< Exhibitions
IN_DEPENDANCE
Maarten Vanden Eynde
Nov 9, 2012 - Dec 8, 2012

The exhibition develops some ideas dear to the artist's heart, which were not necessarily formalized during recent exhibitions at MuHKA in Antwerp and Manifesta in Genk. Based on his interest in the idea of networking and the multiple linkages that exist between the various components of today's society, Vanden Eynde (Leuven, 1977) conceived the exhibition by starting out from the symmetrical structure of the space allocated to it. Both rooms are independent but are nevertheless closely connected. In this sense, they are also interdependent. The works exhibited subtly remind us of this dialogue.

The work of Vanden Eynde shows that the usual interpretation frameworks for understanding our world (comparison between technical/natural or human/non-human) are increasingly obsolete and require reinvention. The hybrid composition of society, the complex sociotechnical networks cause shifts in strengths as well as raising power relationships. There are obviously multiple changes and we find this at a formal level in the work of Vanden Eynde.

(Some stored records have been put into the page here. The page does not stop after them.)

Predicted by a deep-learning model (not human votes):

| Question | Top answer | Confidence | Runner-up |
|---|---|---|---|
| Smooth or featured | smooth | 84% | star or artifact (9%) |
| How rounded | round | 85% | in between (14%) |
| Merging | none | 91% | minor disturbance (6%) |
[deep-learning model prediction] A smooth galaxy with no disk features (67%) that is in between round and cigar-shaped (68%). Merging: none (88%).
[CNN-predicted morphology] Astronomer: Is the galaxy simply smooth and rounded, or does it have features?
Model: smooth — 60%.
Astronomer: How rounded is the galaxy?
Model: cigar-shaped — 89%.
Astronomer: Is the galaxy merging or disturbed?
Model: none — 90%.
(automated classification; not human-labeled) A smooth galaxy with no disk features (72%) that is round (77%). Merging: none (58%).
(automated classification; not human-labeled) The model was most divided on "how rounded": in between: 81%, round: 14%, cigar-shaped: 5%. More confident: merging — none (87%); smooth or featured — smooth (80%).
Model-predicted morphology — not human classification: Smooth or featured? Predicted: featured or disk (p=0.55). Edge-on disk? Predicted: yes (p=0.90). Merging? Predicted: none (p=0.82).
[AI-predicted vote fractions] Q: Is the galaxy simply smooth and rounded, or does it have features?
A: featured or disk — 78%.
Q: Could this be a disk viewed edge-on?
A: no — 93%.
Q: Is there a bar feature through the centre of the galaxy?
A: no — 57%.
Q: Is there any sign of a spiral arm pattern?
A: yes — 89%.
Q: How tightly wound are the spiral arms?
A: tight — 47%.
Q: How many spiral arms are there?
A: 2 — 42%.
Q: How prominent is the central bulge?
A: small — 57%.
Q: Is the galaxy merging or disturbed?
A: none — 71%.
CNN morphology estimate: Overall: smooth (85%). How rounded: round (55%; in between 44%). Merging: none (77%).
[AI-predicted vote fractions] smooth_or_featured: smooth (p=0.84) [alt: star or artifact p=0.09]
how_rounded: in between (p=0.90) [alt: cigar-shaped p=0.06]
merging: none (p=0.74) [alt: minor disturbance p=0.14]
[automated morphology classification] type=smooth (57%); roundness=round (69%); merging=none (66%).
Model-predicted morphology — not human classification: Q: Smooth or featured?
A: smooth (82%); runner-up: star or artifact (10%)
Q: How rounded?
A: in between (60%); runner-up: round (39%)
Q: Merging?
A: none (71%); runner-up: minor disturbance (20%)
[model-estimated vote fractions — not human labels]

Upon entering the left-hand room, the visitor is immediately marked by two T-shirts stretched and pinned onto a wooden plank like animal skins. This work finds its genesis in 2010 when the artist attended the SUD (Salon urbain de Douala) triennial in Cameroon. For the occasion, the artist had asked people who did not know each other to wear the tee-shirt. The performance highlighted many aspects that were sociological (meeting, exchange, knowing others), cultural (an African - a European ...), as well as political (questions about colonization, the independence of African countries,…). By exhibiting in this way, the artist is operating through various registers, and refuses to be boxed into a single interpretation. Another work, La Grande Bouffe combines an old Belgian army helmet and silver cutlery, and alludes to the political turmoil which afflicted Belgium for many months. Visitor will observe that lines symbolizing the record number of days without a government have been scratched onto the helmet. A work between seriousness and humour.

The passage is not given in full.